North Rhine-Westphalia realized this situation and on April 14, 2020 passed the "Act on Consistently Overcoming the COVID-19 Pandemic in North Rhine-Westphalia and on Adapting State Law with a View to the Effects of a Pandemic." The law provides for comprehensive, in part controversially discussed, new regulations. In this context, the provisions that are primarily intended to simplify the process of passing resolutions for various municipal bodies (municipal council, district council, regional association assembly, etc.) are of relevance. The principle of public access is to be ensured by confirmation at the subsequent meeting of the respective committee. The emergency decision by the Main Committee according to Section 60(1) NRW Code of Procedure is therefore now also possible in the case of an epidemic situation of state-wide consequences if two thirds of the Council members have agreed to the delegation to the Main Committee provided for there. Votes may then be cast in text form. The determination of the epidemic situation required for these facilitations was also adopted by the State Parliament on April 14, 2020.

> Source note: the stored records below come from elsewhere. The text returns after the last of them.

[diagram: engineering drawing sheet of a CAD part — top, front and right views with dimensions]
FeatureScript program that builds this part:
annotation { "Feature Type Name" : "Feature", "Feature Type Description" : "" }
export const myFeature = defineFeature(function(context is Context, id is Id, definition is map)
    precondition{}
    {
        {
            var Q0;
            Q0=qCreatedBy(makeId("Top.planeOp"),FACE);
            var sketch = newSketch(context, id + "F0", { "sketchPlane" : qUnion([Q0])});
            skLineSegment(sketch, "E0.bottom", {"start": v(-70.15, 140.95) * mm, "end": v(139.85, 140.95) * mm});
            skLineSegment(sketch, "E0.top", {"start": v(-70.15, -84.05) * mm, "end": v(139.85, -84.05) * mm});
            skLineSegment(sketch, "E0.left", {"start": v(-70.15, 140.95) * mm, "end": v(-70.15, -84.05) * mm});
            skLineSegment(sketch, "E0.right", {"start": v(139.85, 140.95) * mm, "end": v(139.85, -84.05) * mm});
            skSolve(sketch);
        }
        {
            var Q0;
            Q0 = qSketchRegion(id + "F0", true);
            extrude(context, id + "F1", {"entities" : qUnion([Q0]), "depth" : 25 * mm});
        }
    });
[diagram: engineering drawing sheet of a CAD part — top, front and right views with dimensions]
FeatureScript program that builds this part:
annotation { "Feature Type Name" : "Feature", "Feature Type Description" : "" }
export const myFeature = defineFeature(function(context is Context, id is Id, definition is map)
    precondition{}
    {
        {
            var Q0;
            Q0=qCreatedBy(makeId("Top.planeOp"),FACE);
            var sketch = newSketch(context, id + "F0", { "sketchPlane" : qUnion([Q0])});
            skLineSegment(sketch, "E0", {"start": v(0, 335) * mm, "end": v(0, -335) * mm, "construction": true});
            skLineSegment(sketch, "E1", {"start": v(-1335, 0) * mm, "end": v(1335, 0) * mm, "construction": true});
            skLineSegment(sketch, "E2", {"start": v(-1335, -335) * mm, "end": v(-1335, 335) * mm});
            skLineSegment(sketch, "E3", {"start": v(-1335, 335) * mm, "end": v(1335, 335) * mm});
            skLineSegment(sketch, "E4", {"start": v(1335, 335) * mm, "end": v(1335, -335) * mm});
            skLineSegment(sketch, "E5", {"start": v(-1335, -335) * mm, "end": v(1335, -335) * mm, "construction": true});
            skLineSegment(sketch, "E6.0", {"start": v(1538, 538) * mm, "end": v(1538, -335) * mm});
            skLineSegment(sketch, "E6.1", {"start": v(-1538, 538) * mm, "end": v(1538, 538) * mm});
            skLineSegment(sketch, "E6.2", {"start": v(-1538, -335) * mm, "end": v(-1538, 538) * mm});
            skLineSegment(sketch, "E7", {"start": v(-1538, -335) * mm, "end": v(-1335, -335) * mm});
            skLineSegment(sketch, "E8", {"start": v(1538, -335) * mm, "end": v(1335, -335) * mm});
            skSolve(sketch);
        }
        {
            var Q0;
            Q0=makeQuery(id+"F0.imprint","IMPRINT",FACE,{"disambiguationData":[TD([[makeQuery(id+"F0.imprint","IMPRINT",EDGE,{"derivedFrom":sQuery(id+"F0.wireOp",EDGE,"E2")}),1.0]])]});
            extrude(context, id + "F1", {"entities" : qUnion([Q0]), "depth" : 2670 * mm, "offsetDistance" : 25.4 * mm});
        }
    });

For its part, Hesse had already decided on innovations on March 24, 2020. It introduced, for instance, a new Section 51a in the Municipal Code, according to which the Finance Committee may hold non-public meetings in urgent cases and resolutions may be adopted by circular letter. The matters resolved in this manner are also to be addressed in the subsequent meeting of the Municipal Council.
In Bavaria, only the notes issued by the Minister of the Interior and Municipalities on April 10, 2020 are available for the time being. These stipulate that, also in view of the ongoing corona pandemic, meetings, in particular the upcoming constituent meetings of the new district councils and municipal councils, must continue to be held. At the same time, however, the protection against infection must be effectively guaranteed while maintaining the principle of public access. Additionally, it is pointed out that participation in the meetings is a valid reason to leave home, in the sense of the Bavarian Infection Protection Measures Ordinance.
Against the backdrop of the ongoing pandemic, but also to cope with future crisis situations, a draft law has been available in Bavaria since April 14, 2020 to amend the municipal and district codes (State Parliament Printed Matter 18/7251). The draft provides in particular for the following:
As shown in these examples, several German states have adapted or are currently seeking to adapt their legislation. In other states, only notes have been issued on how to deal with the pandemic when holding meetings. An overview of the principles applicable in the individual states will follow here shortly.
In those German states where no legal alternatives have been planned yet, at least the option of complementary participation for members of the public through live streaming on the Internet should be examined. Excluding the public or holding telephone conferences without a legal basis are generally not admissible due to the high importance of the principle of publicity. Whether, for example, the option of emergency resolutions by the mayor and a council member may be used in addition will needs to be examined in each individual case and should be handled with due care so as not to open adopted resolutions to challenge.